Moreover, in our opinion the quality of the student-developed OSCE stations did not differ substantially from the faculty-developed ones. This statement might, however, be a little speculative since there was no deliberate, standardized analysis of quality or similarity. This point should be addressed by future studies. Nevertheless, these findings further underline the potential of involving interested students in the development of their assessment.

Limitations of the study

In the final analysis, it remains difficult to distinguish whether generalizable improvement results from more practice on a number of stations or spending more time on practical aspects of emergency medicine by students creating OSCE stations. This is especially true for the comparison between the intervention and control group. However, the fact that the students of the intervention group scored better than the test OSCE group clearly supports the argument that a positive learning effect arose from the voluntary creation of OSCE stations. Alternatively, the study could be repeated with experienced test-takers rather than OSCE novices, because the practice effect on OSCE novices is probably bigger.
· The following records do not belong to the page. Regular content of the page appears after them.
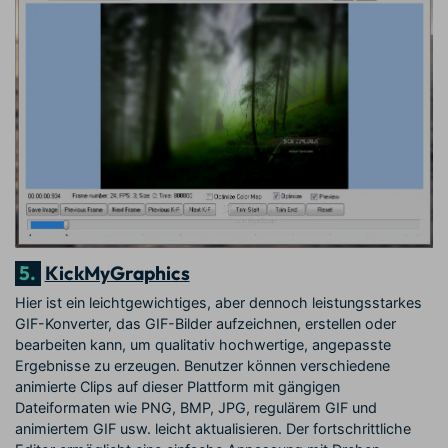
5.
KickMyGraphics
Hier ist ein leichtgewichtiges, aber dennoch leistungsstarkes
GIF-Konverter, das GIF-Bilder aufzeichnen, erstellen oder
bearbeiten kann, um qualitativ hochwertige, angepasste
Ergebnisse zu erzeugen. Benutzer können verschiedene
animierte Clips auf dieser Plattform mit gängigen
Dateiformaten wie PNG, BMP, JPG, regulärem GIF und
animiertem GIF usw. leicht aktualisieren. Der fortschrittliche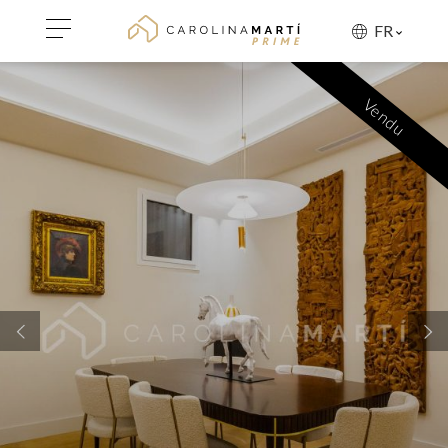
FR
Vendu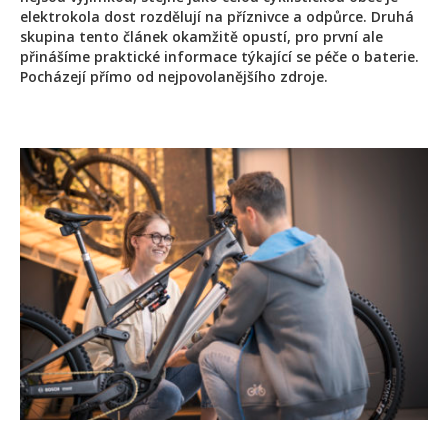
elektrokola dost rozdělují na příznivce a odpůrce. Druhá
skupina tento článek okamžitě opustí, pro první ale
přinášíme praktické informace týkající se péče o baterie.
Pocházejí přímo od nejpovolanějšího zdroje.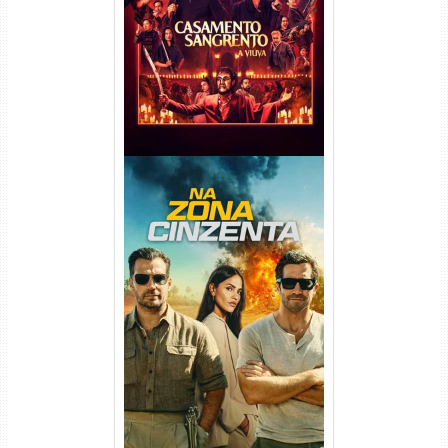
Viúva Torrent (2026) WEB-DL
720p/1080p/4K Dual Áudio
Na Zona Cinzenta Torrent
(2026) WEB-DL 1080p/4K
Dual Áudio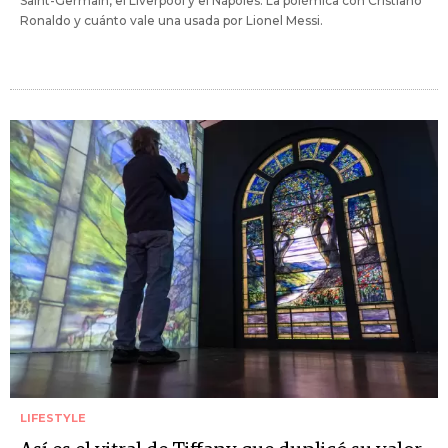
Saint-Germain, el Liverpool y el Nápoles. La polémica con Cristiano
Ronaldo y cuánto vale una usada por Lionel Messi.
LIFESTYLE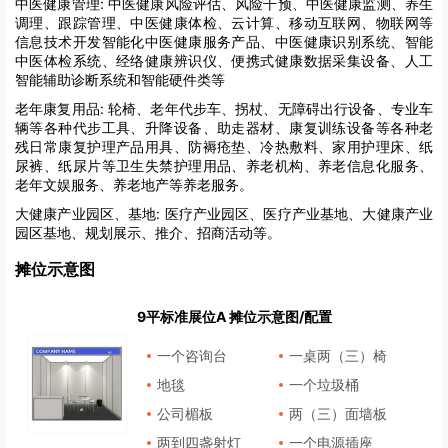
中医健康管理:
中医健康风险评估、风险干预、中医健康监测、养生
调理、跟踪管理、中医健康体检、云计算、移动互联网、物联网等
信息技术开发智能化中医健康服务产品、中医健康识别系统、智能
中医体检系统、经络健康辨识仪、便携式健康数据采集设备、人工
智能辅助诊断系统和智能硬件类等
老年康复用品:
轮椅、老年代步车、拐杖、无障碍出行设备、专业车
辆等各种代步工具、升降设备、助走器材、康复训练设备等各种老
残日常康复护理产品用具、防褥疮垫、冷热敷料、家用护理床、纸
尿裤、纸尿片等卫生失禁护理用品、养老机构、养老信息化服务、
老年文娱服务、养老地产等养老服务。
大健康产业园区、基地:
医疗产业园区、医疗产业基地、大健康产业
园区基地、规划展示、推介、招商活动等。
摊位示意图
9平标准展位A 摊位示意图/配置
一个咨询台
一桌两（三）椅
地毯
一个垃圾桶
公司楣板
两（三）面墙板
两到四盏射灯
一个电源插座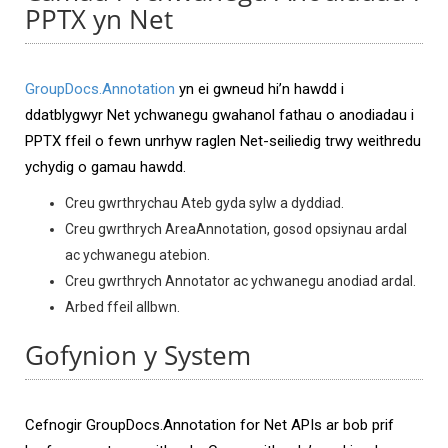
PPTX yn Net
GroupDocs.Annotation
yn ei gwneud hi’n hawdd i
ddatblygwyr Net ychwanegu gwahanol fathau o anodiadau i
PPTX ffeil o fewn unrhyw raglen Net-seiliedig trwy weithredu
ychydig o gamau hawdd.
Creu gwrthrychau Ateb gyda sylw a dyddiad.
Creu gwrthrych AreaAnnotation, gosod opsiynau ardal
ac ychwanegu atebion.
Creu gwrthrych Annotator ac ychwanegu anodiad ardal.
Arbed ffeil allbwn.
Gofynion y System
Cefnogir GroupDocs.Annotation for Net APIs ar bob prif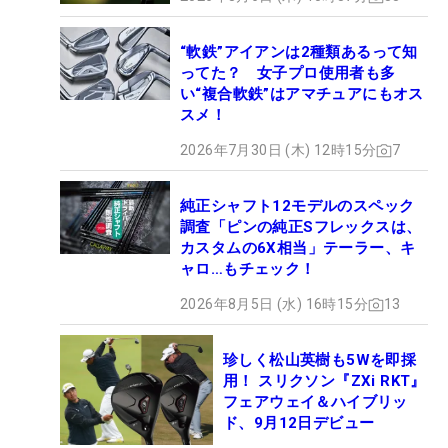
“軟鉄”アイアンは2種類あるって知
ってた？ 女子プロ使用者も多
い“複合軟鉄”はアマチュアにもオス
スメ！
2026年7月30日 (木) 12時15分
7
純正シャフト12モデルのスペック
調査「ピンの純正Sフレックスは、
カスタムの6X相当」テーラー、キ
ャロ…もチェック！
2026年8月5日 (水) 16時15分
13
珍しく松山英樹も5Wを即採
用！ スリクソン『ZXi RKT』
フェアウェイ＆ハイブリッ
ド、9月12日デビュー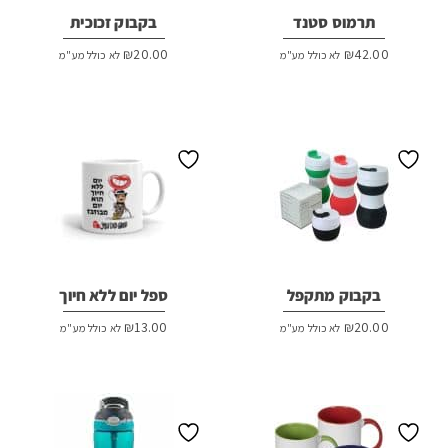
תרמוס סטנד
בקבוק זכוכית
₪
20.00
₪
42.00
לא כולל מע"מ
לא כולל מע"מ
בקבוק מתקפל
ספל יום ללא חיוך
₪
13.00
₪
20.00
לא כולל מע"מ
לא כולל מע"מ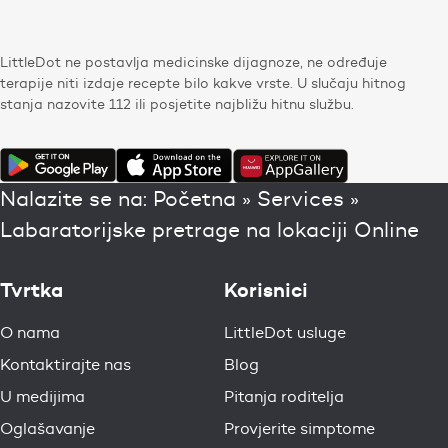
LittleDot ne postavlja medicinske dijagnoze, ne određuje
terapije niti izdaje recepte bilo kakve vrste. U slučaju hitnog
stanja nazovite 112 ili posjetite najbližu hitnu službu.
Nalazite se na:
Početna
»
Services
»
Labaratorijske pretrage na lokaciji Online
Tvrtka
Korisnici
O nama
LittleDot usluge
Kontaktirajte nas
Blog
U medijima
Pitanja roditelja
Oglašavanje
Provjerite simptome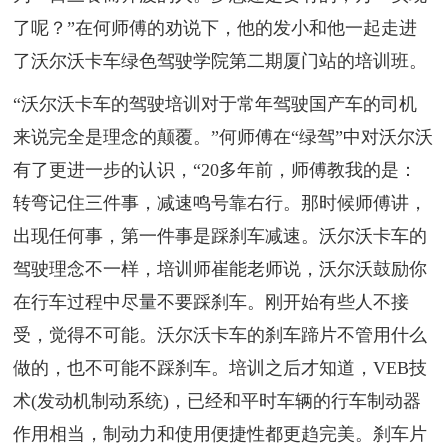
了呢？”在何师傅的劝说下，他的发小和他一起走进
了沃尔沃卡车绿色驾驶学院第二期厦门站的培训班。
“沃尔沃卡车的驾驶培训对于常年驾驶国产车的司机
来说完全是理念的颠覆。”何师傅在“绿驾”中对沃尔沃
有了更进一步的认识，“20多年前，师傅教我的是：
转弯记住三件事，减速鸣号靠右行。那时候师傅讲，
出现任何事，第一件事是踩刹车减速。沃尔沃卡车的
驾驶理念不一样，培训师崔能老师说，沃尔沃鼓励你
在行车过程中尽量不要踩刹车。刚开始有些人不接
受，觉得不可能。沃尔沃卡车的刹车蹄片不管用什么
做的，也不可能不踩刹车。培训之后才知道，VEB技
术(发动机制动系统)，已经和平时车辆的行车制动器
作用相当，制动力和使用便捷性都更趋完美。刹车片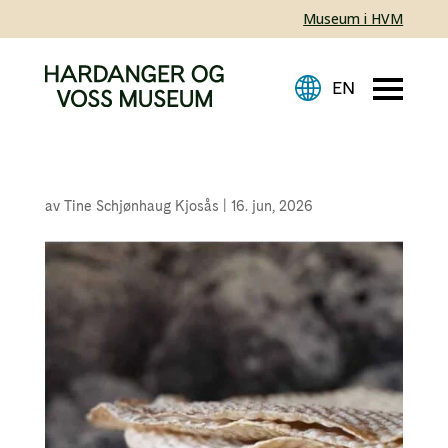
Museum i HVM
av
Tine Schjønhaug Kjosås
|
16. jun, 2026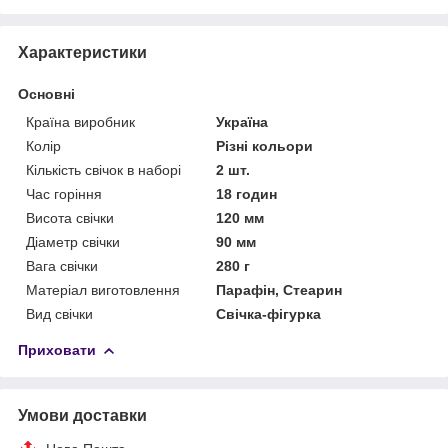
Характеристики
Основні
Країна виробник
Україна
Колір
Різні кольори
Кількість свічок в наборі
2 шт.
Час горіння
18 годин
Висота свічки
120 мм
Діаметр свічки
90 мм
Вага свічки
280 г
Матеріал виготовлення
Парафін, Стеарин
Вид свічки
Свічка-фігурка
Приховати
Умови доставки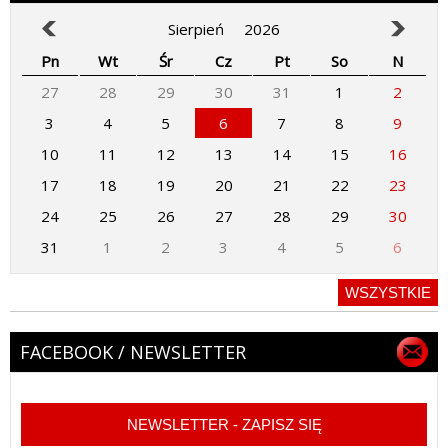
Sierpień
2026
Pn
Wt
Śr
Cz
Pt
So
N
27
28
29
30
31
1
2
3
4
5
6
7
8
9
10
11
12
13
14
15
16
17
18
19
20
21
22
23
24
25
26
27
28
29
30
31
1
2
3
4
5
6
WSZYSTKIE
FACEBOOK / NEWSLETTER
NEWSLETTER - ZAPISZ SIĘ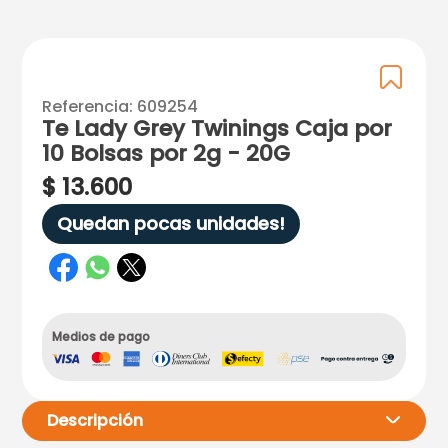
Referencia
:
609254
Te Lady Grey Twinings Caja por
10 Bolsas por 2g - 20G
$
13
.
600
Quedan pocas unidades!
Medios de pago
Descripción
Moreover, the study was conducted monocentrically and only for an OSCE in emergency medicine, begging the question of its validity for other medical content domains. However, since the 'generation effect’ has been proven for MC questions [10, 11], the generation of OSCE stations can be assumed to bring about a similar effect. Nevertheless, for these reasons – and also because the number of participants in the intervention group was relatively low – follow-up studies need to be carried out to confirm the findings, preferably in other areas of medicine and with more experienced test-takers than in our study, because the practice effect on OSCE novices is probably greater.

Conclusions

Students who themselves develop OSCE stations in emergency medicine perform better in the subsequent clinical summative OSCE. This finding is a good argument for involving interested students in the development of their assessment.